---------- 节选原文

UndefVarError(:要构造的变量名)错误

各位大佬好:

不重要的背景:
我希望利用Julia的BioStructure包来实现对已经叠合好的结构中模板(template)与诱饵(decoy)结构中匹配序列的抓取,目前的实现思路是根据CA原子的距离来确定模板中与诱饵相匹配的元素,并进一步获取元素的序列;
在此过程中,需要考虑到匹配到的元素与诱饵结构得残基数不等的情况,因此,我希望通过以下代码来构造几个不同的“起始点和终止点”进行rmsd的计算,选取最接近的一段序列;

出问题的代码
在脚本中,我预先获得了template_Ntemplate_C这两个变量,随后利用这两个变量和预先获取的诱饵结构长度变量生成了一组用于定义序列区间的变量,随后我希望在循环比较rmsd的过程中使用这些变量,于是使用了new_var = eval(Symbol(“template_N_”*“$N”))的方法,结果报错UndefVarError(:new_var):
下面是出问题的区域:

    template_N_1 = template_N
    template_N_2 = template_C - decoy_motif_length + 1
    out_seq_N = template_N
    best_rmsd_val = 1000
    for N = 1:2
        template_N = eval(Symbol("template_N_"*"$N"))

目前可以确定问题出在 template_N = eval(Symbol(“template_N_”*“$N”))这一句,请问各位能否帮忙赶一下问题可能出在哪里?感激不尽~

下面是整个脚本的完整代码:

#!/bin/julia
using BioStructures

function get_decoy_motif(decoy_structure,decoy_motif_region,decoy_chain_id,template,out_fasta,motif_N,motif_C,error)
    try
        template_structure= read(template, PDB)
        res_id = 0
        template_N = 0
        template_C = 0
        distance_N = 0
        distance_C = 0
        for model in template_structure
            for chain in model
                for res in chain
                    res_id == 0 && (template_N = resnumber(res))
                    res_id == 0 && (distance_N = distance(decoy_structure[decoy_chain_id][motif_N], res, calphaselector))
                    res_id == 0 && (template_C = resnumber(res))
                    res_id == 0 && (distance_C = distance(decoy_structure[decoy_chain_id][motif_C], res, calphaselector))
                    res_id+=1
                    if distance(decoy_structure[decoy_chain_id][motif_N], res) <= distance_N 
                        template_N = resnumber(res)
                        distance_N = distance(decoy_structure[decoy_chain_id][motif_N], res) 
                    end
                    if distance(decoy_structure[decoy_chain_id][motif_C], res) <= distance_C
                        template_C = resnumber(res)
                        distance_C = distance(decoy_structure[decoy_chain_id][motif_C], res)
                        template_chain_id = chainid(chain)

--------------------

**练习要求:**
**1.** 将这篇 Julia 报错求助帖中从“res_id == 0 && (distance_N”到“template_chain_id = chainid(chain)”的部分重写一遍,并把其中的“distance_C”一律替换成“dist_C”。
**2.** 接着这篇 Julia 报错求助帖的最后一行续写。

---------- 给定数据

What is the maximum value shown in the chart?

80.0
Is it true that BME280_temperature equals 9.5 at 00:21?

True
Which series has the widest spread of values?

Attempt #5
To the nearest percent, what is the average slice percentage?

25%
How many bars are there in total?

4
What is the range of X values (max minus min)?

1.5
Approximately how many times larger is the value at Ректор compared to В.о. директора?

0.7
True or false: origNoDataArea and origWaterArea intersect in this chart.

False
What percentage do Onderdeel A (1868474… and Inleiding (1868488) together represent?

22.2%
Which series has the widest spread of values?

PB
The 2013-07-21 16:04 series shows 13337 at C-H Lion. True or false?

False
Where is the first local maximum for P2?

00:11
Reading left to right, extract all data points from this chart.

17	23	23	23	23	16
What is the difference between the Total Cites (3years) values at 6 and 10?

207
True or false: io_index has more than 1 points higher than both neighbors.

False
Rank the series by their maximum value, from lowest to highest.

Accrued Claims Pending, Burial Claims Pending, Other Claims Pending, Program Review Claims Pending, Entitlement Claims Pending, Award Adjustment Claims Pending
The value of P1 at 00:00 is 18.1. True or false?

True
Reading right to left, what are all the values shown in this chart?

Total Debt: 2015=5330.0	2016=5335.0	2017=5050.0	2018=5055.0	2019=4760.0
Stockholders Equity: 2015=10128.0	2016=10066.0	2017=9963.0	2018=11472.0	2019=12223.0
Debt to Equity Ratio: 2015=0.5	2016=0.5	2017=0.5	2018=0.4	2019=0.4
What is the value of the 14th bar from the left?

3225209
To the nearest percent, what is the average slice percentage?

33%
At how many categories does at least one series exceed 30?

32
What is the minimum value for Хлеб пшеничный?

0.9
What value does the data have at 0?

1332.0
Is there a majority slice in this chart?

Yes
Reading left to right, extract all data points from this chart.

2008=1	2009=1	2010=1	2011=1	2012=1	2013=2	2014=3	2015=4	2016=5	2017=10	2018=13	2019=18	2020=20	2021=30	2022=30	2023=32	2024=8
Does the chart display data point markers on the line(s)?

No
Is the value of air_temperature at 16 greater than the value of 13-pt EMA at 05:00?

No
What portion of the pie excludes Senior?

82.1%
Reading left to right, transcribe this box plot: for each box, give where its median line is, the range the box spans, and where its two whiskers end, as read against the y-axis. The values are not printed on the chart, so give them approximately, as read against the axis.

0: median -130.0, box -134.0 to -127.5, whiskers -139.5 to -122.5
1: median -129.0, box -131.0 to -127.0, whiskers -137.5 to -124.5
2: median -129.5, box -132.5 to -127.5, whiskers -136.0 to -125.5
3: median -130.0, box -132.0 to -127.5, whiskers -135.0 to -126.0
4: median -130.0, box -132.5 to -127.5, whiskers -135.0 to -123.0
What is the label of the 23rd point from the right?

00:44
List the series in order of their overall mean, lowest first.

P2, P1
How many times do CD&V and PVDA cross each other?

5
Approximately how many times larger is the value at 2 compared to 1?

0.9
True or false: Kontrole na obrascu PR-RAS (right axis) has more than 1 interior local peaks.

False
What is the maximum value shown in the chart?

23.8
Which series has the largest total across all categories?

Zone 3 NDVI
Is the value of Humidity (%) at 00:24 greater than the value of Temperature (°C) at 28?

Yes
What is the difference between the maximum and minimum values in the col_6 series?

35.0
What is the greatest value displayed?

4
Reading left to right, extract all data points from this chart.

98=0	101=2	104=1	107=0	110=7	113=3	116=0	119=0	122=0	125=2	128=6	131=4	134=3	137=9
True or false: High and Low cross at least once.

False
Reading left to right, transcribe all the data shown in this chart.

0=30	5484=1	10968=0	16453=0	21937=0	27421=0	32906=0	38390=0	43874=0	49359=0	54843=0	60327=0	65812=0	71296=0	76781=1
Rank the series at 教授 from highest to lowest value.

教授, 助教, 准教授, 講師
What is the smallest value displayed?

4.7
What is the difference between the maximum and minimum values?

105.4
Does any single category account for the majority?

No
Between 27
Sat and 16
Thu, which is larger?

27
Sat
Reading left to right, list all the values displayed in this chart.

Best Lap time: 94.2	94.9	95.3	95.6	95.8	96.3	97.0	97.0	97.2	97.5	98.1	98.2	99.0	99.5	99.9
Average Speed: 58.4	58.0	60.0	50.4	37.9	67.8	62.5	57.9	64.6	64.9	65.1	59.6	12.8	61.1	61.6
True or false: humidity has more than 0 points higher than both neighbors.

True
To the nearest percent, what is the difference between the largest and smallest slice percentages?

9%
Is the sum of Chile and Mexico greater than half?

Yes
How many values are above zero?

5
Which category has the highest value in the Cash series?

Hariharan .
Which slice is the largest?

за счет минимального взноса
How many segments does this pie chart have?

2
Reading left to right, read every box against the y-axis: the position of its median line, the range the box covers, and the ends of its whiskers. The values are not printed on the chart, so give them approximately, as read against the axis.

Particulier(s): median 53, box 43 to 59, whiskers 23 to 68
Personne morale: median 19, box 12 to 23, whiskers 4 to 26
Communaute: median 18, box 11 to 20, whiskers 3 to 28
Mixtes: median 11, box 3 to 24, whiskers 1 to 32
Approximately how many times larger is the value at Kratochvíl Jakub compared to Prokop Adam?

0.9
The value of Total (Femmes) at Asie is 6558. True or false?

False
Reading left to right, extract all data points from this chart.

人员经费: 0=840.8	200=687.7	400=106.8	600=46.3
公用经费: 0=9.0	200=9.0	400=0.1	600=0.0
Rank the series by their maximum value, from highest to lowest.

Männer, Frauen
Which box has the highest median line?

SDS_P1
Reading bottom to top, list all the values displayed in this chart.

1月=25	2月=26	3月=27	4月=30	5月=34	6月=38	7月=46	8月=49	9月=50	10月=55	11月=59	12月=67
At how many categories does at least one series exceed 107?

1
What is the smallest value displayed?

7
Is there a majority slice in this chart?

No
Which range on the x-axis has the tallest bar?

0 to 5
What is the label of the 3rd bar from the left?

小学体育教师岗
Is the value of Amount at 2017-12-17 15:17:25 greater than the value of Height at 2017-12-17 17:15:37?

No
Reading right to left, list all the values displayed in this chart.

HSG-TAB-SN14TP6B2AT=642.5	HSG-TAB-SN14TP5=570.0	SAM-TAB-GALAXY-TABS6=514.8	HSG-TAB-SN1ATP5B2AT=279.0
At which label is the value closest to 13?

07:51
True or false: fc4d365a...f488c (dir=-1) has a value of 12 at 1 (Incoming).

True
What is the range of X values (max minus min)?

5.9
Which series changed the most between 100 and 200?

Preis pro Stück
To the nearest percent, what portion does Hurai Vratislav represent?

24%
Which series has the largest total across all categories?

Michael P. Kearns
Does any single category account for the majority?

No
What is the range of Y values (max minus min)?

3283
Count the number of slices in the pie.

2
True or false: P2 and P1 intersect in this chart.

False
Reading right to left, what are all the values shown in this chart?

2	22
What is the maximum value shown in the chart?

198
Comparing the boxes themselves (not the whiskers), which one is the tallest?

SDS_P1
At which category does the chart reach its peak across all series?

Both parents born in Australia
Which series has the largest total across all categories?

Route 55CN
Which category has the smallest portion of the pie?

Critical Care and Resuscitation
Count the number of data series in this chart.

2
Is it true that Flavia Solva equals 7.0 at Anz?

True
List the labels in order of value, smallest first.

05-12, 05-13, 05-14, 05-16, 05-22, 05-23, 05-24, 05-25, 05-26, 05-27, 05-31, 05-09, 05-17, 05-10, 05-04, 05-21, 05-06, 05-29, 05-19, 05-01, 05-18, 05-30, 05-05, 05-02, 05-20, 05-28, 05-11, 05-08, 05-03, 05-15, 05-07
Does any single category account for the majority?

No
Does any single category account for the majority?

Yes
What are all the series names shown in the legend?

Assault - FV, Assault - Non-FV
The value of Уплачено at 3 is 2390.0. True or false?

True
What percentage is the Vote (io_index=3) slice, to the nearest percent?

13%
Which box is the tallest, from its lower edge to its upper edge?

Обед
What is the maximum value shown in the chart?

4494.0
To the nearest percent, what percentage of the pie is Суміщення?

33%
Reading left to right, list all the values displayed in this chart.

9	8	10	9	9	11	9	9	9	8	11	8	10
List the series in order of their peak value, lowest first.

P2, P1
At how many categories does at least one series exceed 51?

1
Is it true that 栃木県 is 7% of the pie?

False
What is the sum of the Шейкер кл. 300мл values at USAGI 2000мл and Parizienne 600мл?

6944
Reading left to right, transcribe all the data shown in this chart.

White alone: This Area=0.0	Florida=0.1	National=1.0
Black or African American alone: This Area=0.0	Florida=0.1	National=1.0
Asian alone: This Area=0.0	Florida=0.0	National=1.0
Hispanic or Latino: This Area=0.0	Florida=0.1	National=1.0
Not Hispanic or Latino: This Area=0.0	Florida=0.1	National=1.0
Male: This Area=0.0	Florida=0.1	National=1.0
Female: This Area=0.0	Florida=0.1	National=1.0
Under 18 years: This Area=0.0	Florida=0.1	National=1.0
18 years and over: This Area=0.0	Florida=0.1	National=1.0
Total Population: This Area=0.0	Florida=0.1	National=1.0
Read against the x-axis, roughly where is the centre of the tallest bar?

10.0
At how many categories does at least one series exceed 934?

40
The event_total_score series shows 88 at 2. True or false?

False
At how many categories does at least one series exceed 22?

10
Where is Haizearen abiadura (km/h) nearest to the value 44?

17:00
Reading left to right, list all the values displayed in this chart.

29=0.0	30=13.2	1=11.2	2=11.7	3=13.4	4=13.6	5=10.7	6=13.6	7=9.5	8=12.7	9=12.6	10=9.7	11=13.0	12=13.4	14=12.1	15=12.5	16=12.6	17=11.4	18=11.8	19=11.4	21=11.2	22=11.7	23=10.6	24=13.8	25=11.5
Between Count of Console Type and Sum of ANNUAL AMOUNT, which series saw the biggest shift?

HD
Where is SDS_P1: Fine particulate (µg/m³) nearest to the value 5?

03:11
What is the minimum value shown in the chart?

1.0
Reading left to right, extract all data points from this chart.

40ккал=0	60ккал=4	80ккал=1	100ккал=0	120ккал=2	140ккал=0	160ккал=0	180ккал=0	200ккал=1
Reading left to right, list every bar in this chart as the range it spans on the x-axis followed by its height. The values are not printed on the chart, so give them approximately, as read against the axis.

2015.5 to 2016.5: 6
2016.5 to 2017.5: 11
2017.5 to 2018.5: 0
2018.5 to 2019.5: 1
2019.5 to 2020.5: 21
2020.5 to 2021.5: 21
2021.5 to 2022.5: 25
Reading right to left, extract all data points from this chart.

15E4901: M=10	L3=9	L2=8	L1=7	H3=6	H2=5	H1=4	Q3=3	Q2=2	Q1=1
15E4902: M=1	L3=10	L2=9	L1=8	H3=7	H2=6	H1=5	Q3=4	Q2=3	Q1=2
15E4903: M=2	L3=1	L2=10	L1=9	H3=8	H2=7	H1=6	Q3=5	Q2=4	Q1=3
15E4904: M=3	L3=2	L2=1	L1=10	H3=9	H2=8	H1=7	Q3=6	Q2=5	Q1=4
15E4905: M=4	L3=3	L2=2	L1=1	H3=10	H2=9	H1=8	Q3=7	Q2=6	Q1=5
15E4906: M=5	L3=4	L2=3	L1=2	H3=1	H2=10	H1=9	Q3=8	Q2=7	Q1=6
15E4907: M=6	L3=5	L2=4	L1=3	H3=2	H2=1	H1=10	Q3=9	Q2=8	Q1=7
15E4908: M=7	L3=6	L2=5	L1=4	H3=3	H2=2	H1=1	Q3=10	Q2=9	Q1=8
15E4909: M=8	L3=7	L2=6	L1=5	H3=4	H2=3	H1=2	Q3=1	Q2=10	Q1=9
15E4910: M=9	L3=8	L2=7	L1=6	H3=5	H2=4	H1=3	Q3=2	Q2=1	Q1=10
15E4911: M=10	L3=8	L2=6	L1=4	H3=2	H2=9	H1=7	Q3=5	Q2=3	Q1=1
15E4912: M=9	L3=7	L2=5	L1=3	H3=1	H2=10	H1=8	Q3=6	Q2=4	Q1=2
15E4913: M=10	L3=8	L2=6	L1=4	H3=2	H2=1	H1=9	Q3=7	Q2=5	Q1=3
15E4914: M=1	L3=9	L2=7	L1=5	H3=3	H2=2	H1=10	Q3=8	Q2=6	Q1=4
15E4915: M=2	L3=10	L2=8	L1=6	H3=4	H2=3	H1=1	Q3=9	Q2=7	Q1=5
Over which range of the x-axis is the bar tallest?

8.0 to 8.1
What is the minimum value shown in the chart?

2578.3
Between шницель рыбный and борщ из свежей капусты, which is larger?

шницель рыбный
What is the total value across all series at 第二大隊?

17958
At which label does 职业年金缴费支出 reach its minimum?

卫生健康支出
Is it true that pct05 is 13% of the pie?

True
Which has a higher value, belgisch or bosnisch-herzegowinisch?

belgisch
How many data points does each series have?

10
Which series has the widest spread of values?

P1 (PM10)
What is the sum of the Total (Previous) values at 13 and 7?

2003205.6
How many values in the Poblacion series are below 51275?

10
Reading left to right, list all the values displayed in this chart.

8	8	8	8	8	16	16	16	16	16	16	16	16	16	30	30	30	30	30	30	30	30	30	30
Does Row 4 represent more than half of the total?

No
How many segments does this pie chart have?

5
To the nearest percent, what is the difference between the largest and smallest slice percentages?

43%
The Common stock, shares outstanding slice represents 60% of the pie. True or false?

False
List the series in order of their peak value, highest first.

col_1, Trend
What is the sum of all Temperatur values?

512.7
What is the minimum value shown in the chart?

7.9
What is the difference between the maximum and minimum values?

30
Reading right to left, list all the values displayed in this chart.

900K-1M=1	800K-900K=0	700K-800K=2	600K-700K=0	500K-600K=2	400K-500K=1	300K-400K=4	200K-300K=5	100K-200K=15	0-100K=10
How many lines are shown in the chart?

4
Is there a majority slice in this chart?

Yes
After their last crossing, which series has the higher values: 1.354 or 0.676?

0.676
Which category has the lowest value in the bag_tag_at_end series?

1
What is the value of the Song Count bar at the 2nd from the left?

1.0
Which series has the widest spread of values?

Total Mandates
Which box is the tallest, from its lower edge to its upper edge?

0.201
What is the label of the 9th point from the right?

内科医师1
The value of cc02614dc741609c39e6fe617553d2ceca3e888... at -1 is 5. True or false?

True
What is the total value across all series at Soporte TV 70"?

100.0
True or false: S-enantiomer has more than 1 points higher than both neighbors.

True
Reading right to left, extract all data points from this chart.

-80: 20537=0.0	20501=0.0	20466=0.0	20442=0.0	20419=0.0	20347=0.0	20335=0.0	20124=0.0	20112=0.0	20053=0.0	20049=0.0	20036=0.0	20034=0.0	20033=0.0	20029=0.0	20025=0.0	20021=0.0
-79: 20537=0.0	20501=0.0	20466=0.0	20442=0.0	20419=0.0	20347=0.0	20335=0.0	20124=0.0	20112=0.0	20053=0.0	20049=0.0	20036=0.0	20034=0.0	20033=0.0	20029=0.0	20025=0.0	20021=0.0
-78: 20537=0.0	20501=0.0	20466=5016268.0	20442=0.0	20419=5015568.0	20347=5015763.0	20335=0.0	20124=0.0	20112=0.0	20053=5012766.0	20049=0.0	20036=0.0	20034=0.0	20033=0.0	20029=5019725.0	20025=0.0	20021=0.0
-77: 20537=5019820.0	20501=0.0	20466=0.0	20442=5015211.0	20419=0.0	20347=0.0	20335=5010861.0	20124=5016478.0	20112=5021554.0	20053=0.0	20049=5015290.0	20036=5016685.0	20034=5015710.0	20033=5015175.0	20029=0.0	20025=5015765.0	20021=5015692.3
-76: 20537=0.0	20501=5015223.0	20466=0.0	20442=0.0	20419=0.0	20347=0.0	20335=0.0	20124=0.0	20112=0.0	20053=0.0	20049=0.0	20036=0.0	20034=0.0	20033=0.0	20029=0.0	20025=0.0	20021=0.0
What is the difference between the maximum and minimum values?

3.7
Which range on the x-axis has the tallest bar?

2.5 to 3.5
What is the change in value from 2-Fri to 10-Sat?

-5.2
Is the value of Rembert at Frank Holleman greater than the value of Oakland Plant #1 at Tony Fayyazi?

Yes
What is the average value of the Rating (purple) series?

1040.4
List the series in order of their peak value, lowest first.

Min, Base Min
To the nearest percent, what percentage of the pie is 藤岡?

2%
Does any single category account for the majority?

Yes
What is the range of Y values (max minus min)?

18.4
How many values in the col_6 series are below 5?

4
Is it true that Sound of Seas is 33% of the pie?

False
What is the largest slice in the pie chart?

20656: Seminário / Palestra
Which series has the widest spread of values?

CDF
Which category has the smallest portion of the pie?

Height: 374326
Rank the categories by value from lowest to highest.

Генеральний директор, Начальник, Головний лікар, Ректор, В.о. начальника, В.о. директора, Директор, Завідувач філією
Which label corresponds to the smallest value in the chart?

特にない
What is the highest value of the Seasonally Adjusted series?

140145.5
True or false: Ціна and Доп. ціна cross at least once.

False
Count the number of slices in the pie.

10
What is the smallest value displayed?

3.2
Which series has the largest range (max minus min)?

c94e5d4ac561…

--------------------

**参考答案:**
**1.**
res_id == 0 && (distance_N = distance(decoy_structure[decoy_chain_id][motif_N], res, calphaselector))
                    res_id == 0 && (template_C = resnumber(res))
                    res_id == 0 && (dist_C = distance(decoy_structure[decoy_chain_id][motif_C], res, calphaselector))
                    res_id+=1
                    if distance(decoy_structure[decoy_chain_id][motif_N], res) <= distance_N 
                        template_N = resnumber(res)
                        distance_N = distance(decoy_structure[decoy_chain_id][motif_N], res) 
                    end
                    if distance(decoy_structure[decoy_chain_id][motif_C], res) <= dist_C
                        template_C = resnumber(res)
                        dist_C = distance(decoy_structure[decoy_chain_id][motif_C], res)
                        template_chain_id = chainid(chain)

**2.**
                    end
                end
            end
        end
        decoy_motif_length = motif_C - motif_N + 1
        template_N_1 = template_N
        template_N_2 = template_C - decoy_motif_length + 1
        template_N_3 = template_N + 1
        template_N_4 = template_N - 1
        template_C_1 = template_C
        template_C_2 = template_N + decoy_motif_length - 1
        template_C_3 = template_C + 1
        template_C_4 = template_C - 1
        out_seq_N = template_N
        out_seq_C = template_C
        best_rmsd_val = 1000
        for N = 1:4
            template_N = eval(Symbol("template_N_"*"$N"))
            for C = 1:4
                template_C = eval(Symbol("template_C_"*"$C"))
                template_motif_length = template_C - template_N + 1
                if template_motif_length == decoy_motif_length
                    motif_region = collectresidues(template_structure[template_chain_id], res -> template_N <= resnumber(res) <= template_C )
                    rmsd_val = rmsd(motif_region, decoy_motif_region, superimpose=false)
                    if rmsd_val <= best_rmsd_val
                        best_rmsd_val = rmsd_val
                        out_seq_N = template_N
                        out_seq_C = template_C
                    end
                end
            end
        end
        motif_region = collectresidues(template_structure, res -> out_seq_N <= resnumber(res) <= out_seq_C )
        fasta_seq = LongAminoAcidSeq(motif_region)
        write(out_fasta,">$template:$fasta_seq \n")
    catch e1
        write(error,"Error: $template.\n")
        write(error,"$e1\n\n")
    end
end

function main()
    decoy_pdb="decoy.pdb"
    template_library="Template_lib"
    out_fasta="Candidates.fasta"
    decoy_structure = read(decoy_pdb, PDB)
    io = open(out_fasta, "w+")
    error = open("ex_seq.error", "w+")
    res_id = 0
    motif_N = 0
    motif_C = 0
    decoy_chain_id = 0
    for model in decoy_structure
        for chain in model
            decoy_chain_id = chainid(chain)
            for res in chain
                res_id == 0 && (motif_N = resnumber(res))
                res_id == 0 && (motif_C = resnumber(res))
                res_id+=1
                resnumber(res) < motif_N && (motif_N = resnumber(res))
                resnumber(res) > motif_C && (motif_C = resnumber(res))
            end
        end
    end
    decoy_motif_region = collectresidues(decoy_structure, res -> motif_N <= resnumber(res) <= motif_C)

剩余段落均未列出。